ANALYSIS: A recipe for revenge and presidential ambitions

The question is whether as Jewish Agency chairman Herzog will remain the head of the opposition.

Isaac Herzog speaks at the Knesset (photo credit: ISAAC HARARI)
Isaac Herzog speaks at the Knesset
(photo credit: ISAAC HARARI)
It took American Jewish leaders exactly one year minus four days to exact their delayed revenge against Prime Minister Benjamin Netanyahu for reneging on the agreement they reached about egalitarian prayer at the Western Wall last June 25.
They were also angry at Netanyahu about the conversion issue and for taking so long to select a candidate for the Jewish Agency.
The prime minister made clear to them time and again that they were his bottom priorities, long after pleasing the haredi (ultra-Orthodox) parties in his coalition – and his own political survival.
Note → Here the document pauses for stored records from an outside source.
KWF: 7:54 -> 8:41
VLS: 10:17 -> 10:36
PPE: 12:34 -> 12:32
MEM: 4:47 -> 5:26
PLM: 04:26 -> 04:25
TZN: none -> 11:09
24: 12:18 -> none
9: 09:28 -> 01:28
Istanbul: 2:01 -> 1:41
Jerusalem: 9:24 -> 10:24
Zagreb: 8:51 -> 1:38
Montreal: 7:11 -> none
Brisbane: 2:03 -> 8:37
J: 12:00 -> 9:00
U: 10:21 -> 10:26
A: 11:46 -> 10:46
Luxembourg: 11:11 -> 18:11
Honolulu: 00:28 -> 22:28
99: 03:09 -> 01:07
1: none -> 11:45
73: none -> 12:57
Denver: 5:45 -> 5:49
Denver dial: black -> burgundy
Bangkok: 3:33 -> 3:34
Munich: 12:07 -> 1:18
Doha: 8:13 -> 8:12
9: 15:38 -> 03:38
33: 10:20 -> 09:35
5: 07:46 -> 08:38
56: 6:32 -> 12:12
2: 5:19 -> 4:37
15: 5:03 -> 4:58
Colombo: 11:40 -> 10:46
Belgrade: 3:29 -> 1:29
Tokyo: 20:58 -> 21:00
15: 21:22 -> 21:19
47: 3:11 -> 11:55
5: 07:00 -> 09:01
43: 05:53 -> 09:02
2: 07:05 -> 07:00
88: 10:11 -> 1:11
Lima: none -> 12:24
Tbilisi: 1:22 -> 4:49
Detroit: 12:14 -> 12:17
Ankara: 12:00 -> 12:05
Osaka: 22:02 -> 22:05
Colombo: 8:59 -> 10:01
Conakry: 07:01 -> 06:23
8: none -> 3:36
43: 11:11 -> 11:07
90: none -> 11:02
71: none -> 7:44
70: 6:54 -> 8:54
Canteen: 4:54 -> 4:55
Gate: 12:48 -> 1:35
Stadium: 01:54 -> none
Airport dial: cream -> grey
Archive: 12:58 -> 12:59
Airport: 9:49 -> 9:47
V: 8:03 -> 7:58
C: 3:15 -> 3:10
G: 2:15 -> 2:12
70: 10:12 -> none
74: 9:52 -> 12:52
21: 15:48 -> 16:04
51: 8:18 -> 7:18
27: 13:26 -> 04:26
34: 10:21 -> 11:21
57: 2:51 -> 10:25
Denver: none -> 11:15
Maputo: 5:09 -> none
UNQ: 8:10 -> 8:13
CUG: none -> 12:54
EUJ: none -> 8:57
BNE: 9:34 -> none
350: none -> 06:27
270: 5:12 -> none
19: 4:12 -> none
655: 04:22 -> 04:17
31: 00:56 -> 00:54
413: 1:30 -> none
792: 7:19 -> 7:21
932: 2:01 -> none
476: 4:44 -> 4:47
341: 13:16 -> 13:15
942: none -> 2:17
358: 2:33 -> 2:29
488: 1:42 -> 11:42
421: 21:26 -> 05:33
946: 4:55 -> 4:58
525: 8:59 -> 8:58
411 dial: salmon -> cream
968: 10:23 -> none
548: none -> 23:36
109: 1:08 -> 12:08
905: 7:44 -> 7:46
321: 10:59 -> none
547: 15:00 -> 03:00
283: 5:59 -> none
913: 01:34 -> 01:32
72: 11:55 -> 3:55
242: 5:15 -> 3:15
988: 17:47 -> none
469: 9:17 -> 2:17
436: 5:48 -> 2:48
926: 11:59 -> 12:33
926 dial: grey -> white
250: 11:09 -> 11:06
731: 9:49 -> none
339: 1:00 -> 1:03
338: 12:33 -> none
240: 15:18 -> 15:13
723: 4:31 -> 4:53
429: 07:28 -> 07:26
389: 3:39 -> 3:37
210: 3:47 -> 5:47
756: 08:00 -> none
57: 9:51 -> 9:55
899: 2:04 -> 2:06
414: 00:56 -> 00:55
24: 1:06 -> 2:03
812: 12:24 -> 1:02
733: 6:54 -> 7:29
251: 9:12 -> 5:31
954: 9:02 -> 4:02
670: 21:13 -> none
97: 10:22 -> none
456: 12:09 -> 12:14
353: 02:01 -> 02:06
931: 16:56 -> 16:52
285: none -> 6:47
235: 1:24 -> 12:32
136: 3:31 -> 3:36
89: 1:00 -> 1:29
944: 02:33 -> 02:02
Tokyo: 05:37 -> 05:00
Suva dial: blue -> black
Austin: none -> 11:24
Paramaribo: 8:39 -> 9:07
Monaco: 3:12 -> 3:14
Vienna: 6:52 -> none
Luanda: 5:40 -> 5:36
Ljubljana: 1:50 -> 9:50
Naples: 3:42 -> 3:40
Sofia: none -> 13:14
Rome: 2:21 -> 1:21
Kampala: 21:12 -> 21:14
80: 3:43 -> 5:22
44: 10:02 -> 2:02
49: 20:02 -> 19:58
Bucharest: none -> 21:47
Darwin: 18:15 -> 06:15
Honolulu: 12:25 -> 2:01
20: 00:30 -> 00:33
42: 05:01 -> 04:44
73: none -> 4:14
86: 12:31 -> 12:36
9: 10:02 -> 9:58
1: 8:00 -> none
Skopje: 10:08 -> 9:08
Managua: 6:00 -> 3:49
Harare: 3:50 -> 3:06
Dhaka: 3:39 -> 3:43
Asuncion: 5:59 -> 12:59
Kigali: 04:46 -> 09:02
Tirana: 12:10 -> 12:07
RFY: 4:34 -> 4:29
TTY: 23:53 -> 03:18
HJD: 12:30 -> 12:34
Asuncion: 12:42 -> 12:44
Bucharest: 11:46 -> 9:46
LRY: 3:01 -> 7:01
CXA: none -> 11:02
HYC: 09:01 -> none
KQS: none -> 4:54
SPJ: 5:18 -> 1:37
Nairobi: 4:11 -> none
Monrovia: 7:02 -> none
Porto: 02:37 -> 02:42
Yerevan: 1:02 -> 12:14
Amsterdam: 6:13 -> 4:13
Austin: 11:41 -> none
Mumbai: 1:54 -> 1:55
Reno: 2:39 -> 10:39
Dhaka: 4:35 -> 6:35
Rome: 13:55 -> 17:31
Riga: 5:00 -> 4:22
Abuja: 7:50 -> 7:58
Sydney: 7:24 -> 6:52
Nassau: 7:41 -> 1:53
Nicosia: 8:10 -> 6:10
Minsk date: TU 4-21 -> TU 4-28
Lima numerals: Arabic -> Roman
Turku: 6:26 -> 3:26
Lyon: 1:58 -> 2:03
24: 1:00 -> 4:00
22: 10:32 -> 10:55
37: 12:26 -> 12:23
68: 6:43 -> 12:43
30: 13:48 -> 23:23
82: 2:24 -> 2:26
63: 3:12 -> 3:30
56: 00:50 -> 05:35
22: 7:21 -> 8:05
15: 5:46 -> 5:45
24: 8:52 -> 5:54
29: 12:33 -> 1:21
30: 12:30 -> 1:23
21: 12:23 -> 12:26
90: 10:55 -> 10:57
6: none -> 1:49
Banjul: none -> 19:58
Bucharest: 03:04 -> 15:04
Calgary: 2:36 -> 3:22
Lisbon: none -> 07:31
So the American Jewish leaders took advantage of the new system in the World Zionist Organization bylaws that no longer requires the prime minister’s consent to pick the head of the Jewish Agency – and behaved like Israelis, using their elbows. They did not even wait for Netanyahu to make his recommendation.
They summoned Isaac Herzog, the leader of the opposition to Netanyahu’s coalition in the Knesset. At the prime minister’s request, they later also summoned his confidant Yuval Steinitz, who Netanyahu recommended for the post after the decision had already been made.
Steinitz was reluctant to come, unconvinced that the job was right for him. But when he did come, he made his case at length. Herzog came immediately, and after months of vigorously denying his interest in the post, accepted the job.
The question is whether as Jewish Agency chairman Herzog will remain the head of the opposition.
On the one hand, that is exactly what American Jews need right now in Israel. They need someone to stand up to the prime minister on their behalf on the issues that matter to them most. They saw how Natan Sharansky was on their side but never openly confronted Netanyahu, and they realized they needed a different approach.
But on other hand, Herzog is the last man who will burn bridges. He likes working behind the scenes and using his personal skills and connections to get things done quietly.
Herzog has maintained excellent relations with Netanyahu, even as he criticized him from the Knesset podium. He might not be ready to lead public campaigns against the prime minister, even if they might become necessary.
The presidential election of 2021 beckons for Herzog, whose father, Chaim, was Israel’s sixth president. The agency chairmanship could be a good launching pad for the post, or it could be a place where he is forgotten when the time comes for the Knesset to select its candidate.
Herzog’s behavior as chairman of the Jewish Agency could determine whether other politicians will fight for him when he needs them, or whether they will turn the tables on him and exact their delayed revenge against him – like American Jewish leaders have just done to Netanyahu.